- [DATA SUPPLIED]
^^^^^^^^

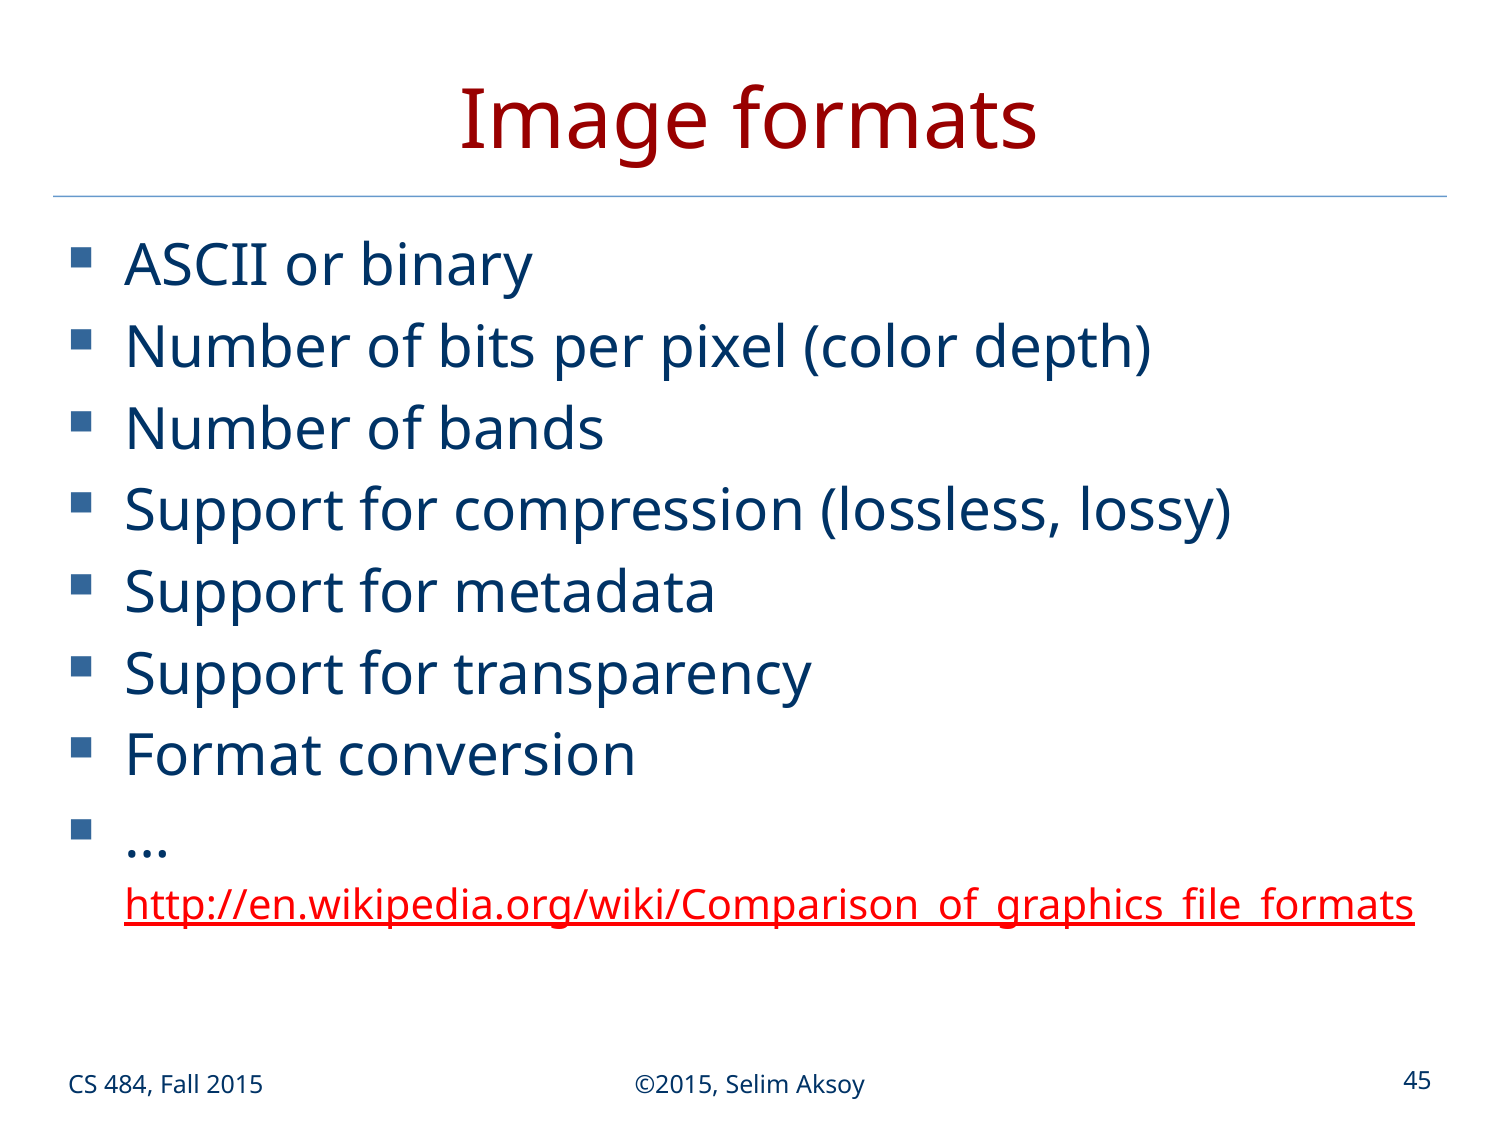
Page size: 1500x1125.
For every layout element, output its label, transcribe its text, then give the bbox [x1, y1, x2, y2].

footer ©2015, Selim Aksoy [511, 1052, 988, 1107]
slide_number CS 484, Fall 2015 [52, 1052, 366, 1107]
slide_number 45 [1134, 1052, 1448, 1107]
list ASCII or binary Number of bits per pixel (color depth) Number of bands Support for compression (lossless, lossy) Support for metadata Support for transparency Format conversion … http://en.wikipedia.org/wiki/Comparison_of_graphics_file_formats [53, 220, 1447, 1035]
title Image formats [53, 31, 1447, 173]
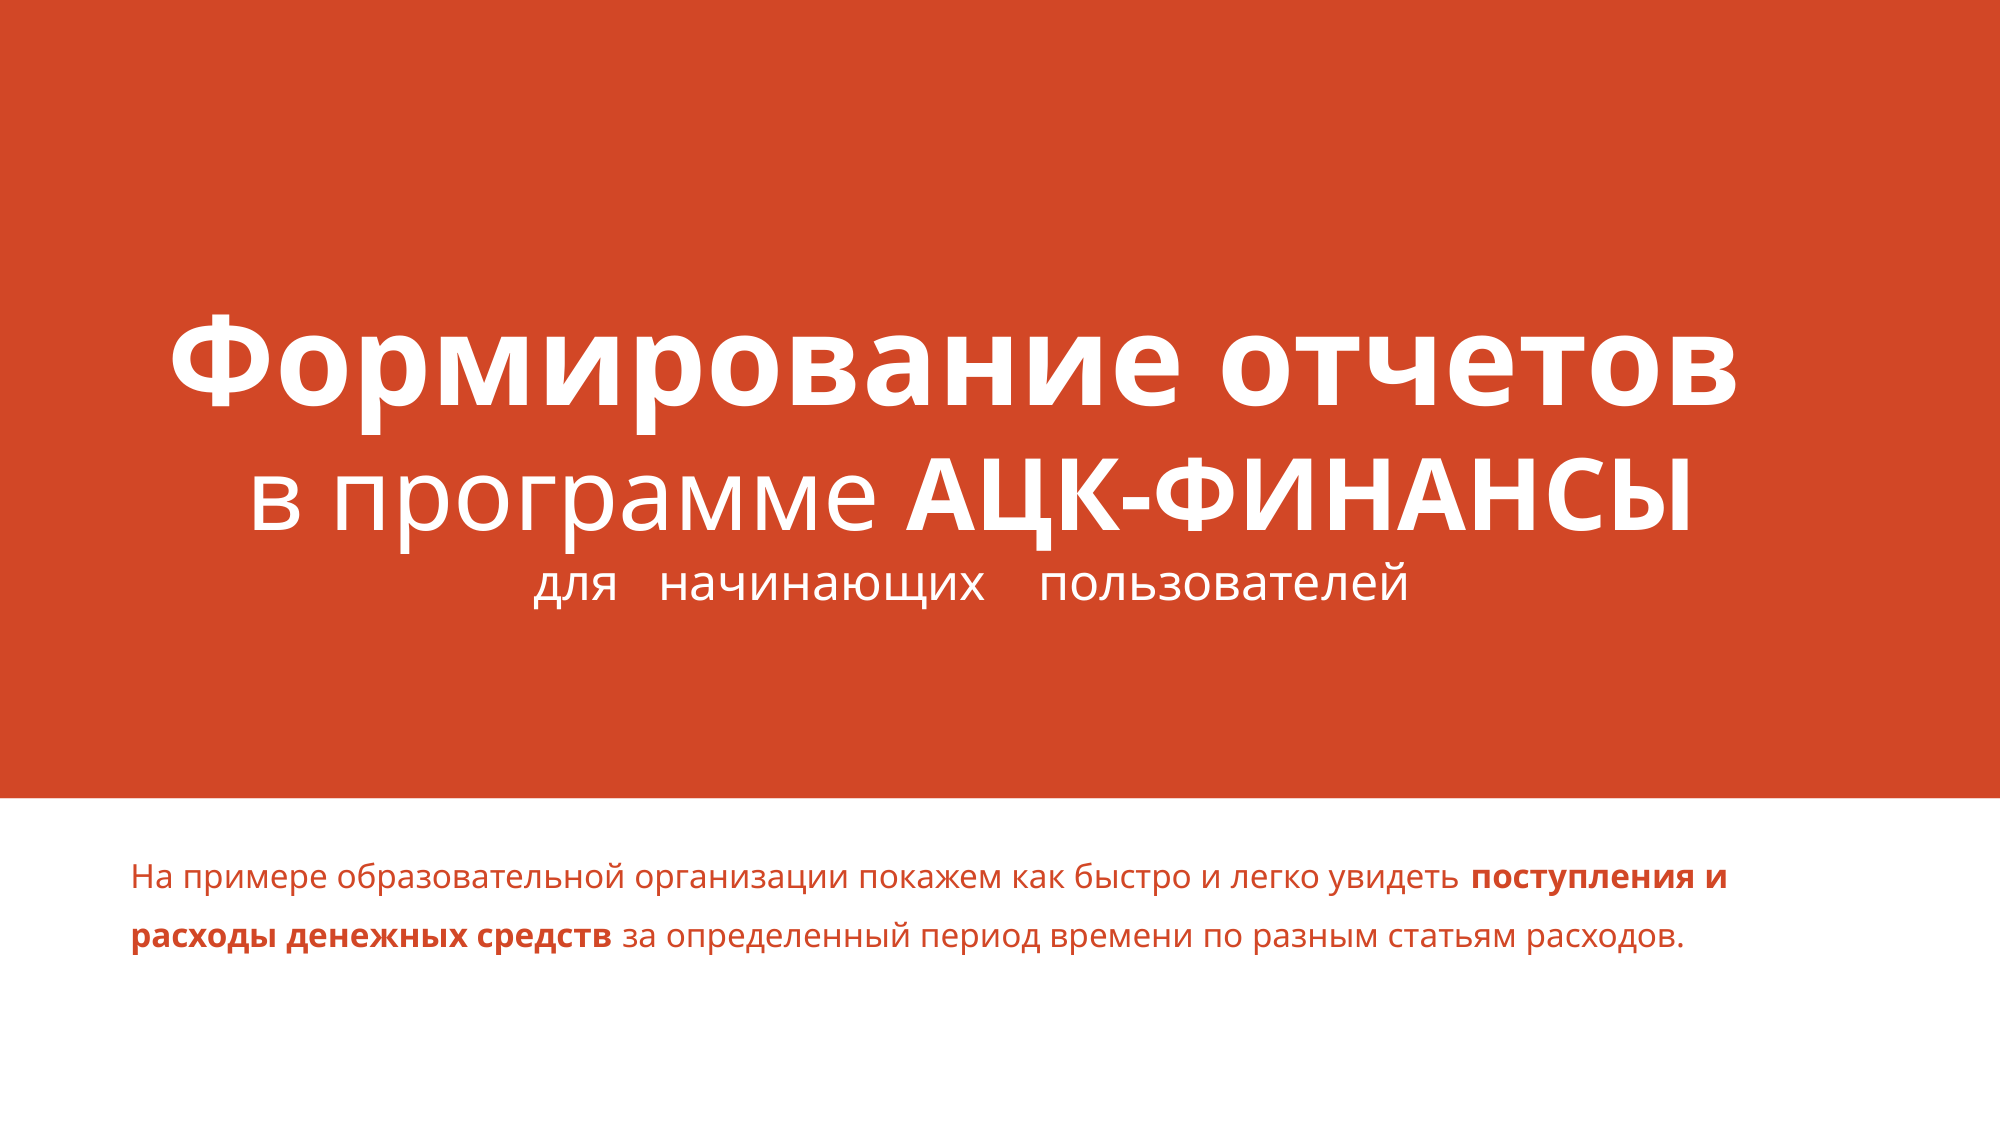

^^^^^^^^

Retype exactly the lines from the line containing "For every layout" through the end of the entries above, including both ends, and leave every picture out.

- [RESULT OF THIS TASK]
For every layout element, output its label, transcribe its text, then give the bbox [x1, y1, x2, y2].

footer ©2015, Selim Aksoy [511, 1052, 988, 1107]
slide_number CS 484, Fall 2015 [52, 1052, 366, 1107]
slide_number 45 [1134, 1052, 1448, 1107]
list ASCII or binary Number of bits per pixel (color depth) Number of bands Support for compression (lossless, lossy) Support for metadata Support for transparency Format conversion … http://en.wikipedia.org/wiki/Comparison_of_graphics_file_formats [53, 220, 1447, 1035]
title Image formats [53, 31, 1447, 173]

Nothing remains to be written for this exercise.